Exercise directions |
Please transcribe the listing below, starting at its first line and stopping after the line that contains "for violating Federal", keeping both of those lines.

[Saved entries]
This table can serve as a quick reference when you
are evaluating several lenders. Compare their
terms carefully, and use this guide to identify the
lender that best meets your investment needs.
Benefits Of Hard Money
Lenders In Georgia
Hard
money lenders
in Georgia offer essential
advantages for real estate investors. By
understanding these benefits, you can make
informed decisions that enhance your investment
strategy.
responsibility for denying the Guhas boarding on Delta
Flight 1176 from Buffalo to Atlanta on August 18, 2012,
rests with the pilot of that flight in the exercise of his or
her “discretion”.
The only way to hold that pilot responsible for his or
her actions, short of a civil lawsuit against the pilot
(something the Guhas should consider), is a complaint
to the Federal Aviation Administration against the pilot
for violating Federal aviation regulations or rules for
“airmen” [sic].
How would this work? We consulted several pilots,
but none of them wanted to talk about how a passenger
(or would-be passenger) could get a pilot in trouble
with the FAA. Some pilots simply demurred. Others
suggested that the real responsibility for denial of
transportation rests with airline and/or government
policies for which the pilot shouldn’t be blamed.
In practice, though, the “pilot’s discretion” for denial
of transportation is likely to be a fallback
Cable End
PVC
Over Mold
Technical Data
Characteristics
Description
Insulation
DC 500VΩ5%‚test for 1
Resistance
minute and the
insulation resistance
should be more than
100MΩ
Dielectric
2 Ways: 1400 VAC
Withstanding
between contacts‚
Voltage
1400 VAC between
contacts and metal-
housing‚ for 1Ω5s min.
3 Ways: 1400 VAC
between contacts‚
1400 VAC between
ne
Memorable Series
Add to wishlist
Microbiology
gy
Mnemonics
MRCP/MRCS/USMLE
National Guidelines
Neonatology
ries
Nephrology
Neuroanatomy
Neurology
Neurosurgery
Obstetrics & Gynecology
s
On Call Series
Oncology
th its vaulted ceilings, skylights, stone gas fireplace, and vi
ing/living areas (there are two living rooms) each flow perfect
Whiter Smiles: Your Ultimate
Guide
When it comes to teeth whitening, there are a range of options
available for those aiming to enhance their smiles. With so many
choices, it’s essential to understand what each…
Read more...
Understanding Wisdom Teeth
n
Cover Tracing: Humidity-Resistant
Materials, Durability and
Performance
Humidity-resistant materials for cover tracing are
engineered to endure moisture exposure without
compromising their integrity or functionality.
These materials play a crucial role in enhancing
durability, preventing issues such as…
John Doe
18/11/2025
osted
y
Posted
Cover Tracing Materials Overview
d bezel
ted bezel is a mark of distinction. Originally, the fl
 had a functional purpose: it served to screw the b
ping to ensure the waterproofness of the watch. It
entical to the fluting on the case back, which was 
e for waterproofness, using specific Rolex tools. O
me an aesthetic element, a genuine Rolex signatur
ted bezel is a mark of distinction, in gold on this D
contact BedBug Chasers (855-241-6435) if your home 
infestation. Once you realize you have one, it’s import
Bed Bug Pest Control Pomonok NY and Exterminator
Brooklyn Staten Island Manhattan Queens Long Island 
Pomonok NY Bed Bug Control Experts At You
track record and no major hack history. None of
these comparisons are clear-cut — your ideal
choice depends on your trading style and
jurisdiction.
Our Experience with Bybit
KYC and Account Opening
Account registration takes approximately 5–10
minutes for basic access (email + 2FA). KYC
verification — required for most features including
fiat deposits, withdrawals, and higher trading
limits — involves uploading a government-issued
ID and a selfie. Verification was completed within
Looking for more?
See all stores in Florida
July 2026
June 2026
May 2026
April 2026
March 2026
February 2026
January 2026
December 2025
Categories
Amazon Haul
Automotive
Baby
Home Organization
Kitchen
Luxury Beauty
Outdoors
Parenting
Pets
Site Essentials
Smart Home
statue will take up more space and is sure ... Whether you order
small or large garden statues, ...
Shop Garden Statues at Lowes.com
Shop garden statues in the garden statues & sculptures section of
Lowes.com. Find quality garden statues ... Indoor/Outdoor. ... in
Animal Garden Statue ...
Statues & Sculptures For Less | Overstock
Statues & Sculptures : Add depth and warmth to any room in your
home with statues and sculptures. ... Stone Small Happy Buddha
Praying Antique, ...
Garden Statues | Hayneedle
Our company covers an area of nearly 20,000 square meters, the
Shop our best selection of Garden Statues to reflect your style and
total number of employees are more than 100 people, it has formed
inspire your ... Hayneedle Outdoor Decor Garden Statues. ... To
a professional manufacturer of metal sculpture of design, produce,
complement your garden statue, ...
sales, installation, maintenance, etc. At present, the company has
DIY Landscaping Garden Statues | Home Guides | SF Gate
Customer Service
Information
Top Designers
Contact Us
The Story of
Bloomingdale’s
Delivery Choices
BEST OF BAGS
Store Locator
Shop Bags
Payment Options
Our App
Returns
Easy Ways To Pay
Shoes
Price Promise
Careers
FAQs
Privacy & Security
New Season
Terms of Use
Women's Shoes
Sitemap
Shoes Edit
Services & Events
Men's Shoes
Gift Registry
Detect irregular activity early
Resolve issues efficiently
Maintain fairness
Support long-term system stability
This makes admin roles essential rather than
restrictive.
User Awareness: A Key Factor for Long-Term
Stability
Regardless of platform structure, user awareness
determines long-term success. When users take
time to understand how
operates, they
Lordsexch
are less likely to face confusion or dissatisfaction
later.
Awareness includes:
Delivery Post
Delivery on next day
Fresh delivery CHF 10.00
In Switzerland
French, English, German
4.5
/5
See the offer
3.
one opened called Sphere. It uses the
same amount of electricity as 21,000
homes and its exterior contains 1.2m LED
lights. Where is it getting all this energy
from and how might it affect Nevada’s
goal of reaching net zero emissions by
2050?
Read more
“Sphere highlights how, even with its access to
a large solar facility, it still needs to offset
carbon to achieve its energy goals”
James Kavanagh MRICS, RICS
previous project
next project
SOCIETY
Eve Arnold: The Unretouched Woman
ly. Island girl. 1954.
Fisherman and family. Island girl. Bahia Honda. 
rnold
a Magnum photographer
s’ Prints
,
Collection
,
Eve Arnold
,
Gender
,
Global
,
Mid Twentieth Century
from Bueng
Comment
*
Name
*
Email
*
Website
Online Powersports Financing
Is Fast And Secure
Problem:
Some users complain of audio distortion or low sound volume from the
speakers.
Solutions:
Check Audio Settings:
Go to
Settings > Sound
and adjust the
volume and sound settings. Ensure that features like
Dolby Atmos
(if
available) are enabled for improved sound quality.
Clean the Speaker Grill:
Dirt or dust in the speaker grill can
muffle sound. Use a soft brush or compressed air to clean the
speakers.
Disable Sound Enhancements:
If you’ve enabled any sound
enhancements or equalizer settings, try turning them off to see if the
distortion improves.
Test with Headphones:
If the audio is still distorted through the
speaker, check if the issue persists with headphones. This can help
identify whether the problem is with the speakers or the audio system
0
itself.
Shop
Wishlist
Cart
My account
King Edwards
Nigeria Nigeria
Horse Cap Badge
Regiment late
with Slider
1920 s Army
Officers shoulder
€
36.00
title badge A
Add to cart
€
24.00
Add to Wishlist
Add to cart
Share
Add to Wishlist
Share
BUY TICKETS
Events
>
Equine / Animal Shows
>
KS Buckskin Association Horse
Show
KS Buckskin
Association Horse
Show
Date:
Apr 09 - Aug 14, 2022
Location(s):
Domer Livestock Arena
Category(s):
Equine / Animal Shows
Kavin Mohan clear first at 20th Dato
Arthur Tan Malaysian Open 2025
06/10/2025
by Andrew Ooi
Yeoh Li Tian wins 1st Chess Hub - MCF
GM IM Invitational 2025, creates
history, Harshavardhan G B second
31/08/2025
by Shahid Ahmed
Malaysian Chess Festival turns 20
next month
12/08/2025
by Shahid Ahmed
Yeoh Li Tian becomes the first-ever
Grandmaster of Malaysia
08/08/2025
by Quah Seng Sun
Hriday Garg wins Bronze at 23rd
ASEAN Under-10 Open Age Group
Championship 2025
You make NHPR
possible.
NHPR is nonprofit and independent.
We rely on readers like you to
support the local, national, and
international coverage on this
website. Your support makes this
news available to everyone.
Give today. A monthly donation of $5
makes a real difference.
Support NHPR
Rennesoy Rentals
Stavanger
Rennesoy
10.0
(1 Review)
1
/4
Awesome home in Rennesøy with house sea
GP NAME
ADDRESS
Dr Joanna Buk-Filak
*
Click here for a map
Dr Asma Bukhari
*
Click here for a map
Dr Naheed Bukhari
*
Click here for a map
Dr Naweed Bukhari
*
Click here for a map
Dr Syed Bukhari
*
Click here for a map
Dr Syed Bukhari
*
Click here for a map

Solved exercise |
This table can serve as a quick reference when you
are evaluating several lenders. Compare their
terms carefully, and use this guide to identify the
lender that best meets your investment needs.
Benefits Of Hard Money
Lenders In Georgia
Hard
money lenders
in Georgia offer essential
advantages for real estate investors. By
understanding these benefits, you can make
informed decisions that enhance your investment
strategy.
responsibility for denying the Guhas boarding on Delta
Flight 1176 from Buffalo to Atlanta on August 18, 2012,
rests with the pilot of that flight in the exercise of his or
her “discretion”.
The only way to hold that pilot responsible for his or
her actions, short of a civil lawsuit against the pilot
(something the Guhas should consider), is a complaint
to the Federal Aviation Administration against the pilot
for violating Federal aviation regulations or rules for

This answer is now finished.